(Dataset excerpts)
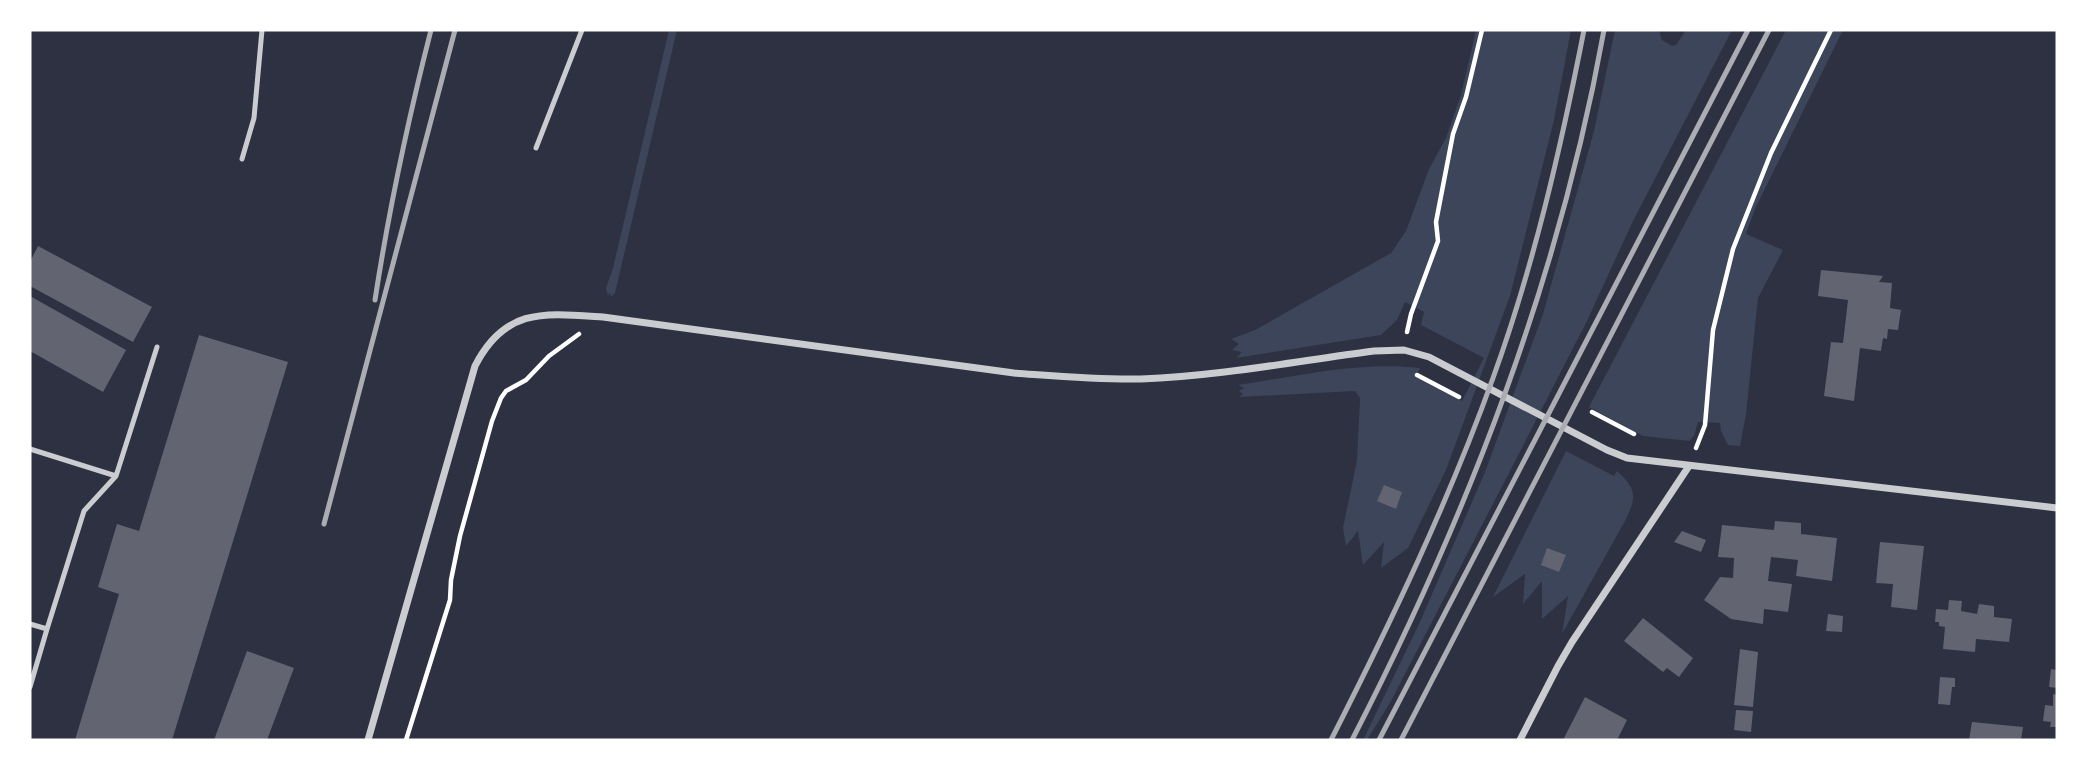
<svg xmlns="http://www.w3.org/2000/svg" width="2087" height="770" viewBox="0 0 2087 770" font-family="Figtree,sans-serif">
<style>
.green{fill:#3c4559}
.building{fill:#626471}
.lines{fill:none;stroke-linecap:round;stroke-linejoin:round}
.path{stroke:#fff;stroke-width:4.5}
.service{stroke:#caccd0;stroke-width:5}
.minor{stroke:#caccd0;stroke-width:7}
.rail{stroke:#abadb3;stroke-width:5}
</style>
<rect width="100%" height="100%" fill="#2d3142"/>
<path class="green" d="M669,30H677L615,293L611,297L610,293L608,296L606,288L613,268Z
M1476,30H1571L1554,120L1510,296L1446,470L1408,548L1381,568L1384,542L1363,565L1358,531L1346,546L1343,528L1357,460L1360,398L1355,391L1239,397L1243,394L1239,391L1244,388L1238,385C1298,376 1360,361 1420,368L1415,377L1462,401L1484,358L1421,325L1424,312L1405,302L1397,320L1381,335L1236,358L1242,352L1232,350L1239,344L1231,339L1255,330L1391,253L1406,231L1429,169L1446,138L1461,95Z
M1615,30H1659L1662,40L1672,46L1676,45L1686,30H1732L1633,221L1587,321L1508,475L1391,701L1367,740H1363L1419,624L1485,472L1543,314L1594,131Z
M1786,30H1843L1755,209L1746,234L1783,250L1758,298L1746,414L1740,446L1728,445L1721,431L1720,423L1698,422L1694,436L1689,441L1643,436L1589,407Z
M1566,451L1614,476L1617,471C1637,489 1637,497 1625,521L1562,634L1568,596L1542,619V581L1523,604L1525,574L1493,597Z"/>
<path class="building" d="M38,246L152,307L133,342L30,286V262Z
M1821,270L1883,276L1879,282L1892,283L1890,308L1901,310L1898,330L1888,329L1887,339L1883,338L1881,351L1860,348L1854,401L1824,396L1831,342L1843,343L1848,300L1818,296Z
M30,296L126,350L103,392L30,351Z
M199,335L288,362L172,740H75L119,594L98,587L117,524L139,531Z
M1384,485L1402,492L1396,509L1377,501Z
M1775,521L1801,523V534L1837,538L1832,581L1796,576L1798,560L1771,557L1768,581L1792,584L1788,612L1764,609L1763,624L1731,619L1704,600L1720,577L1733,578L1734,558L1718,557L1722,525L1774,530Z
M1682,531L1706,540L1701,552L1674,542Z
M1880,542L1924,546L1917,610L1891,607L1893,584L1876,583Z
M1547,548L1566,555L1559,572L1541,565Z
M1949,600L1962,601L1961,611L1977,614L1979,604L1994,606V617L2012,619L2009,642L1976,639L1975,652L1943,649L1945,627L1939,626V622H1935L1936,609L1948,610Z
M1828,614L1843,616L1842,632L1826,631Z
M1643,618L1693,658L1679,677L1667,668L1663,672L1624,641Z
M1740,649L1758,652L1753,707L1734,705Z
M247,651L294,668L267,740H214Z
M2051,669L2057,670V688L2049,687Z
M1940,677L1955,678V687H1952L1950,705L1938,704Z
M2053,694L2057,695V727H2050L2051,722L2043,721L2045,705L2053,706Z
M1585,697L1627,720L1617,740H1563Z
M1736,710L1753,711L1751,732L1734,730Z
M1972,722L2023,727L2021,740H1969Z"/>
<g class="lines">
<path class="path" d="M1407,332L1411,314L1438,241L1436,222L1453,134L1466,97L1482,30
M1417,375L1459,397
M1592,412L1634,434
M1696,448L1705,425L1713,330L1733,249L1771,153L1831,30
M406,740L450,600L451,580L460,536L492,421L501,398L506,391L526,380L549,356L579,334"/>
<path class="service" d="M536,148L582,30
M242,159L254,118L262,30
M30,449L116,476
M30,624L47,629L84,511L116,476L157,347
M30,687L47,629"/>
<path class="minor" d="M368,740L475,366C505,307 545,313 603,317L1014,373C1056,376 1099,380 1141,379C1220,376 1297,361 1374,351L1404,350L1429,357L1607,450L1627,458L2057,508
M1520,740L1558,666L1572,642L1689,466"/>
<path class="rail" d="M375,300C389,209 408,120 431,30
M324,524L455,30
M1331,740C1391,622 1448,503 1493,378C1534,265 1561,147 1584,30
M1352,740C1468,515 1559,280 1604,30
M1379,740L1748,30
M1401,740L1769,30"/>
</g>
<rect width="2087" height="770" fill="none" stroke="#ffffff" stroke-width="63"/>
</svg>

(What needs to be done) Word for word, set down each record shown above, omitting the pictures.

(Task result)
<svg xmlns="http://www.w3.org/2000/svg" width="2087" height="770" viewBox="0 0 2087 770" font-family="Figtree,sans-serif">
<style>
.green{fill:#3c4559}
.building{fill:#626471}
.lines{fill:none;stroke-linecap:round;stroke-linejoin:round}
.path{stroke:#fff;stroke-width:4.5}
.service{stroke:#caccd0;stroke-width:5}
.minor{stroke:#caccd0;stroke-width:7}
.rail{stroke:#abadb3;stroke-width:5}
</style>
<rect width="100%" height="100%" fill="#2d3142"/>
<path class="green" d="M669,30H677L615,293L611,297L610,293L608,296L606,288L613,268Z
M1476,30H1571L1554,120L1510,296L1446,470L1408,548L1381,568L1384,542L1363,565L1358,531L1346,546L1343,528L1357,460L1360,398L1355,391L1239,397L1243,394L1239,391L1244,388L1238,385C1298,376 1360,361 1420,368L1415,377L1462,401L1484,358L1421,325L1424,312L1405,302L1397,320L1381,335L1236,358L1242,352L1232,350L1239,344L1231,339L1255,330L1391,253L1406,231L1429,169L1446,138L1461,95Z
M1615,30H1659L1662,40L1672,46L1676,45L1686,30H1732L1633,221L1587,321L1508,475L1391,701L1367,740H1363L1419,624L1485,472L1543,314L1594,131Z
M1786,30H1843L1755,209L1746,234L1783,250L1758,298L1746,414L1740,446L1728,445L1721,431L1720,423L1698,422L1694,436L1689,441L1643,436L1589,407Z
M1566,451L1614,476L1617,471C1637,489 1637,497 1625,521L1562,634L1568,596L1542,619V581L1523,604L1525,574L1493,597Z"/>
<path class="building" d="M38,246L152,307L133,342L30,286V262Z
M1821,270L1883,276L1879,282L1892,283L1890,308L1901,310L1898,330L1888,329L1887,339L1883,338L1881,351L1860,348L1854,401L1824,396L1831,342L1843,343L1848,300L1818,296Z
M30,296L126,350L103,392L30,351Z
M199,335L288,362L172,740H75L119,594L98,587L117,524L139,531Z
M1384,485L1402,492L1396,509L1377,501Z
M1775,521L1801,523V534L1837,538L1832,581L1796,576L1798,560L1771,557L1768,581L1792,584L1788,612L1764,609L1763,624L1731,619L1704,600L1720,577L1733,578L1734,558L1718,557L1722,525L1774,530Z
M1682,531L1706,540L1701,552L1674,542Z
M1880,542L1924,546L1917,610L1891,607L1893,584L1876,583Z
M1547,548L1566,555L1559,572L1541,565Z
M1949,600L1962,601L1961,611L1977,614L1979,604L1994,606V617L2012,619L2009,642L1976,639L1975,652L1943,649L1945,627L1939,626V622H1935L1936,609L1948,610Z
M1828,614L1843,616L1842,632L1826,631Z
M1643,618L1693,658L1679,677L1667,668L1663,672L1624,641Z
M1740,649L1758,652L1753,707L1734,705Z
M247,651L294,668L267,740H214Z
M2051,669L2057,670V688L2049,687Z
M1940,677L1955,678V687H1952L1950,705L1938,704Z
M2053,694L2057,695V727H2050L2051,722L2043,721L2045,705L2053,706Z
M1585,697L1627,720L1617,740H1563Z
M1736,710L1753,711L1751,732L1734,730Z
M1972,722L2023,727L2021,740H1969Z"/>
<g class="lines">
<path class="path" d="M1407,332L1411,314L1438,241L1436,222L1453,134L1466,97L1482,30
M1417,375L1459,397
M1592,412L1634,434
M1696,448L1705,425L1713,330L1733,249L1771,153L1831,30
M406,740L450,600L451,580L460,536L492,421L501,398L506,391L526,380L549,356L579,334"/>
<path class="service" d="M536,148L582,30
M242,159L254,118L262,30
M30,449L116,476
M30,624L47,629L84,511L116,476L157,347
M30,687L47,629"/>
<path class="minor" d="M368,740L475,366C505,307 545,313 603,317L1014,373C1056,376 1099,380 1141,379C1220,376 1297,361 1374,351L1404,350L1429,357L1607,450L1627,458L2057,508
M1520,740L1558,666L1572,642L1689,466"/>
<path class="rail" d="M375,300C389,209 408,120 431,30
M324,524L455,30
M1331,740C1391,622 1448,503 1493,378C1534,265 1561,147 1584,30
M1352,740C1468,515 1559,280 1604,30
M1379,740L1748,30
M1401,740L1769,30"/>
</g>
<rect width="2087" height="770" fill="none" stroke="#ffffff" stroke-width="63"/>
</svg>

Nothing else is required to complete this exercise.